§ Instructions for the task
Copy every line of the material below word for word, changing nothing.

(Stored data)

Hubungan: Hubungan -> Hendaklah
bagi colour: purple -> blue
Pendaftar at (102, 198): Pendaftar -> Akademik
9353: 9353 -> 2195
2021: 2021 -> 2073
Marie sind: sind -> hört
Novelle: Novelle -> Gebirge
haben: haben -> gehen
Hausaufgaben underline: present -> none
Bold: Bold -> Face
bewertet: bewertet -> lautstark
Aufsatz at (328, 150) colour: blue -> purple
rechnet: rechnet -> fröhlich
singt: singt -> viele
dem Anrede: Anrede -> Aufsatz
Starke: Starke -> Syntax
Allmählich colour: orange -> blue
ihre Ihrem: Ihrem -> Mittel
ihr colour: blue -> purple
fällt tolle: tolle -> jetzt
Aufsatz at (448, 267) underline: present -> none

§ Correct result
Hubungan: Hubungan -> Hendaklah
bagi colour: purple -> blue
Pendaftar at (102, 198): Pendaftar -> Akademik
9353: 9353 -> 2195
2021: 2021 -> 2073
Marie sind: sind -> hört
Novelle: Novelle -> Gebirge
haben: haben -> gehen
Hausaufgaben underline: present -> none
Bold: Bold -> Face
bewertet: bewertet -> lautstark
Aufsatz at (328, 150) colour: blue -> purple
rechnet: rechnet -> fröhlich
singt: singt -> viele
dem Anrede: Anrede -> Aufsatz
Starke: Starke -> Syntax
Allmählich colour: orange -> blue
ihre Ihrem: Ihrem -> Mittel
ihr colour: blue -> purple
fällt tolle: tolle -> jetzt
Aufsatz at (448, 267) underline: present -> none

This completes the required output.